■ Problem to solve:
Without changing a thing, reproduce the entire listing and leave out its pictures.

■ Data shown:
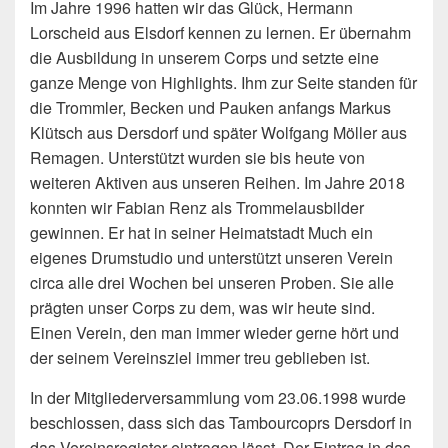
Im Jahre 1996 hatten wir das Glück, Hermann
Lorscheid aus Elsdorf kennen zu lernen. Er übernahm
die Ausbildung in unserem Corps und setzte eine
ganze Menge von Highlights. Ihm zur Seite standen für
die Trommler, Becken und Pauken anfangs Markus
Klütsch aus Dersdorf und später Wolfgang Möller aus
Remagen. Unterstützt wurden sie bis heute von
weiteren Aktiven aus unseren Reihen. Im Jahre 2018
konnten wir Fabian Renz als Trommelausbilder
gewinnen. Er hat in seiner Heimatstadt Much ein
eigenes Drumstudio und unterstützt unseren Verein
circa alle drei Wochen bei unseren Proben. Sie alle
prägten unser Corps zu dem, was wir heute sind.
Einen Verein, den man immer wieder gerne hört und
der seinem Vereinsziel immer treu geblieben ist.
In der Mitgliederversammlung vom 23.06.1998 wurde
beschlossen, dass sich das Tambourcoprs Dersdorf in
das Vereinsregister eintragen lässt. Der Eintrag in das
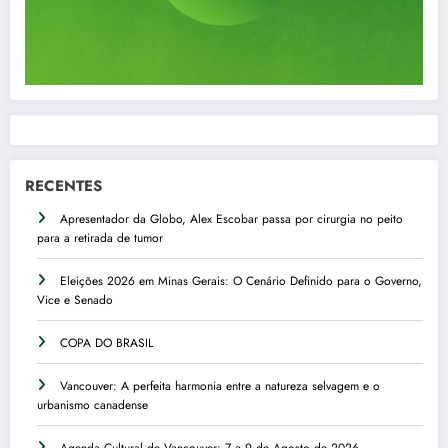
RECENTES
Apresentador da Globo, Alex Escobar passa por cirurgia no peito
para a retirada de tumor
Eleições 2026 em Minas Gerais: O Cenário Definido para o Governo,
Vice e Senado
COPA DO BRASIL
Vancouver: A perfeita harmonia entre a natureza selvagem e o
urbanismo canadense
Agenda Cultural de Vancouver: 7 a 9 de Agosto de 2026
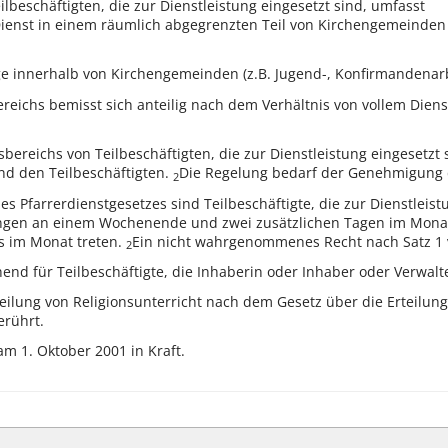
lbeschäftigten, die zur Dienstleistung eingesetzt sind, umfasst
ienst in einem räumlich abgegrenzten Teil von Kirchengemeinden
e innerhalb von Kirchengemeinden (z.B. Jugend-, Konfirmandenar
eichs bemisst sich anteilig nach dem Verhältnis von vollem Diens
bereichs von Teilbeschäftigten, die zur Dienstleistung eingesetzt
d den Teilbeschäftigten.
Die Regelung bedarf der Genehmigung 
2
es Pfarrerdienstgesetzes sind Teilbeschäftigte, die zur Dienstleis
ungen an einem Wochenende und zwei zusätzlichen Tagen im Monat 
es im Monat treten.
Ein nicht wahrgenommenes Recht nach Satz 1 v
2
nd für Teilbeschäftigte, die Inhaberin oder Inhaber oder Verwalter
teilung von Religionsunterricht nach dem Gesetz über die Erteilun
erührt.
am 1. Oktober 2001 in Kraft.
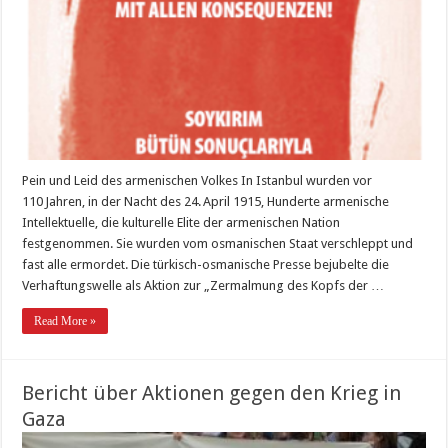
Pein und Leid des armenischen Volkes In Istanbul wurden vor
110 Jahren, in der Nacht des 24. April 1915, Hunderte armenische
Intellektuelle, die kulturelle Elite der armenischen Nation
festgenommen. Sie wurden vom osmanischen Staat verschleppt und
fast alle ermordet. Die türkisch-osmanische Presse bejubelte die
Verhaftungswelle als Aktion zur „Zermalmung des Kopfs der …
Read More »
Bericht über Aktionen gegen den Krieg in
Gaza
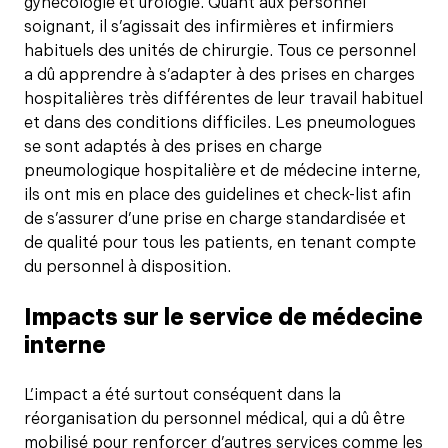
gynécologie et urologie. Quant aux personnel
soignant, il s’agissait des infirmières et infirmiers
habituels des unités de chirurgie. Tous ce personnel
a dû apprendre à s’adapter à des prises en charges
hospitalières très différentes de leur travail habituel
et dans des conditions difficiles. Les pneumologues
se sont adaptés à des prises en charge
pneumologique hospitalière et de médecine interne,
ils ont mis en place des guidelines et check-list afin
de s’assurer d’une prise en charge standardisée et
de qualité pour tous les patients, en tenant compte
du personnel à disposition.
Impacts sur le service de médecine
interne
L’impact a été surtout conséquent dans la
réorganisation du personnel médical, qui a dû être
mobilisé pour renforcer d’autres services comme les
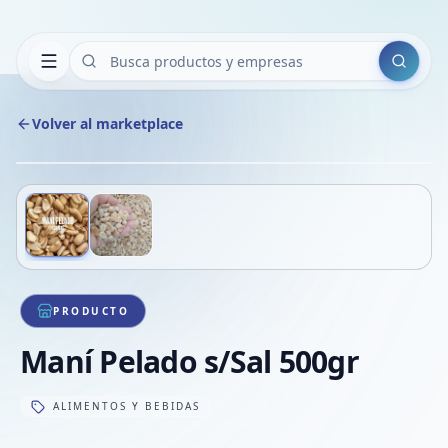
Buscar
Volver al marketplace
Copiar
Compart
Compa
Deslizá para ver más imágenes
1
/
2
VER
Compa
Compa
Compa
PRODUCTO
Maní Pelado s/Sal 500gr
ALIMENTOS Y BEBIDAS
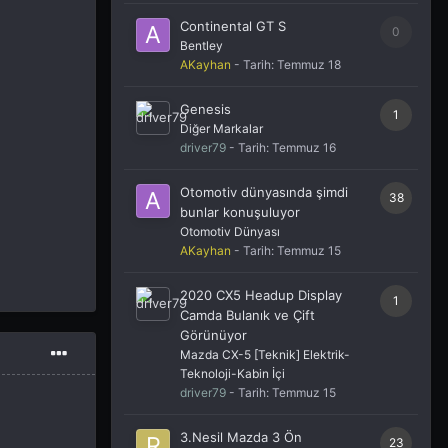
Continental GT S
0
Bentley
AKayhan
- Tarih:
Temmuz 18
Genesis
1
Diğer Markalar
driver79
- Tarih:
Temmuz 16
Otomotiv dünyasında şimdi
38
bunlar konuşuluyor
Otomotiv Dünyası
AKayhan
- Tarih:
Temmuz 15
2020 CX5 Headup Display
1
Camda Bulanık ve Çift
Görünüyor
Mazda CX-5 [Teknik] Elektrik-
Teknoloji-Kabin İçi
driver79
- Tarih:
Temmuz 15
3.Nesil Mazda 3 Ön
23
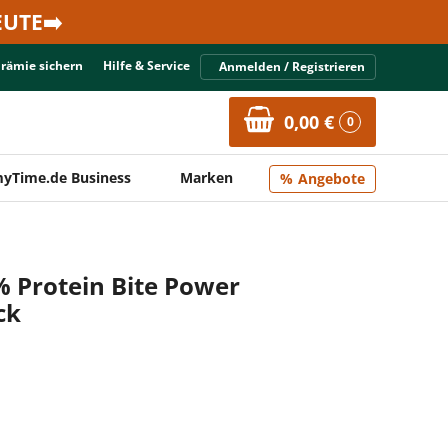
UTE➡️
Prämie sichern
Hilfe & Service
Anmelden / Registrieren
0,00 €
0
yTime.de Business
Marken
Angebote
 Protein Bite Power
ck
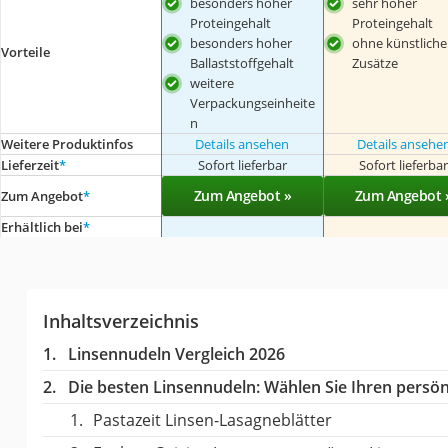
besonders hoher
sehr hoher
Proteingehalt
Proteingehalt
besonders hoher
ohne künstliche
Vorteile
Ballaststoffgehalt
Zusätze
weitere
Verpackungseinheite
n
Weitere Produktinfos
Details ansehen
Details ansehe
Lieferzeit
*
Sofort lieferbar
Sofort lieferba
Zum Angebot »
Zum Angebot 
Zum Angebot
*
Erhältlich bei
*
Inhaltsverzeichnis
Linsennudeln Vergleich 2026
Die besten Linsennudeln:
Wählen Sie Ihren persönl
Pastazeit Linsen-Lasagneblätter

■ Result below:
Im Jahre 1996 hatten wir das Glück, Hermann
Lorscheid aus Elsdorf kennen zu lernen. Er übernahm
die Ausbildung in unserem Corps und setzte eine
ganze Menge von Highlights. Ihm zur Seite standen für
die Trommler, Becken und Pauken anfangs Markus
Klütsch aus Dersdorf und später Wolfgang Möller aus
Remagen. Unterstützt wurden sie bis heute von
weiteren Aktiven aus unseren Reihen. Im Jahre 2018
konnten wir Fabian Renz als Trommelausbilder
gewinnen. Er hat in seiner Heimatstadt Much ein
eigenes Drumstudio und unterstützt unseren Verein
circa alle drei Wochen bei unseren Proben. Sie alle
prägten unser Corps zu dem, was wir heute sind.
Einen Verein, den man immer wieder gerne hört und
der seinem Vereinsziel immer treu geblieben ist.
In der Mitgliederversammlung vom 23.06.1998 wurde
beschlossen, dass sich das Tambourcoprs Dersdorf in
das Vereinsregister eintragen lässt. Der Eintrag in das
RECENTES
Apresentador da Globo, Alex Escobar passa por cirurgia no peito
para a retirada de tumor
Eleições 2026 em Minas Gerais: O Cenário Definido para o Governo,
Vice e Senado
COPA DO BRASIL
Vancouver: A perfeita harmonia entre a natureza selvagem e o
urbanismo canadense
Agenda Cultural de Vancouver: 7 a 9 de Agosto de 2026
lbeschäftigten, die zur Dienstleistung eingesetzt sind, umfasst
ienst in einem räumlich abgegrenzten Teil von Kirchengemeinden
e innerhalb von Kirchengemeinden (z.B. Jugend-, Konfirmandenar
eichs bemisst sich anteilig nach dem Verhältnis von vollem Diens
bereichs von Teilbeschäftigten, die zur Dienstleistung eingesetzt
d den Teilbeschäftigten.
Die Regelung bedarf der Genehmigung 
2
es Pfarrerdienstgesetzes sind Teilbeschäftigte, die zur Dienstleis
ungen an einem Wochenende und zwei zusätzlichen Tagen im Monat 
es im Monat treten.
Ein nicht wahrgenommenes Recht nach Satz 1 v
2
nd für Teilbeschäftigte, die Inhaberin oder Inhaber oder Verwalter
teilung von Religionsunterricht nach dem Gesetz über die Erteilun
erührt.
am 1. Oktober 2001 in Kraft.
Pein und Leid des armenischen Volkes In Istanbul wurden vor
110 Jahren, in der Nacht des 24. April 1915, Hunderte armenische
Intellektuelle, die kulturelle Elite der armenischen Nation
festgenommen. Sie wurden vom osmanischen Staat verschleppt und
fast alle ermordet. Die türkisch-osmanische Presse bejubelte die
Verhaftungswelle als Aktion zur „Zermalmung des Kopfs der …
Read More »
Bericht über Aktionen gegen den Krieg in
Gaza
gynécologie et urologie. Quant aux personnel
soignant, il s’agissait des infirmières et infirmiers
habituels des unités de chirurgie. Tous ce personnel
a dû apprendre à s’adapter à des prises en charges
hospitalières très différentes de leur travail habituel
et dans des conditions difficiles. Les pneumologues
se sont adaptés à des prises en charge
pneumologique hospitalière et de médecine interne,
ils ont mis en place des guidelines et check-list afin
de s’assurer d’une prise en charge standardisée et
de qualité pour tous les patients, en tenant compte
du personnel à disposition.
Impacts sur le service de médecine
interne
L’impact a été surtout conséquent dans la
réorganisation du personnel médical, qui a dû être
mobilisé pour renforcer d’autres services comme les
Buscar
Volver al marketplace
Copiar
Compart
Compa
Deslizá para ver más imágenes
1
/
2
VER
Compa
Compa
Compa
PRODUCTO
Maní Pelado s/Sal 500gr
ALIMENTOS Y BEBIDAS
Continental GT S
0
Bentley
AKayhan
- Tarih:
Temmuz 18
Genesis
1
Diğer Markalar
driver79
- Tarih:
Temmuz 16
Otomotiv dünyasında şimdi
38
bunlar konuşuluyor
Otomotiv Dünyası
AKayhan
- Tarih:
Temmuz 15
2020 CX5 Headup Display
1
Camda Bulanık ve Çift
Görünüyor
Mazda CX-5 [Teknik] Elektrik-
Teknoloji-Kabin İçi
driver79
- Tarih:
Temmuz 15
3.Nesil Mazda 3 Ön
23
UTE➡️
Prämie sichern
Hilfe & Service
Anmelden / Registrieren
0,00 €
0
yTime.de Business
Marken
Angebote
 Protein Bite Power
ck
besonders hoher
sehr hoher
Proteingehalt
Proteingehalt
besonders hoher
ohne künstliche
Vorteile
Ballaststoffgehalt
Zusätze
weitere
Verpackungseinheite
n
Weitere Produktinfos
Details ansehen
Details ansehe
Lieferzeit
*
Sofort lieferbar
Sofort lieferba
Zum Angebot »
Zum Angebot 
Zum Angebot
*
Erhältlich bei
*
Inhaltsverzeichnis
Linsennudeln Vergleich 2026
Die besten Linsennudeln:
Wählen Sie Ihren persönl
Pastazeit Linsen-Lasagneblätter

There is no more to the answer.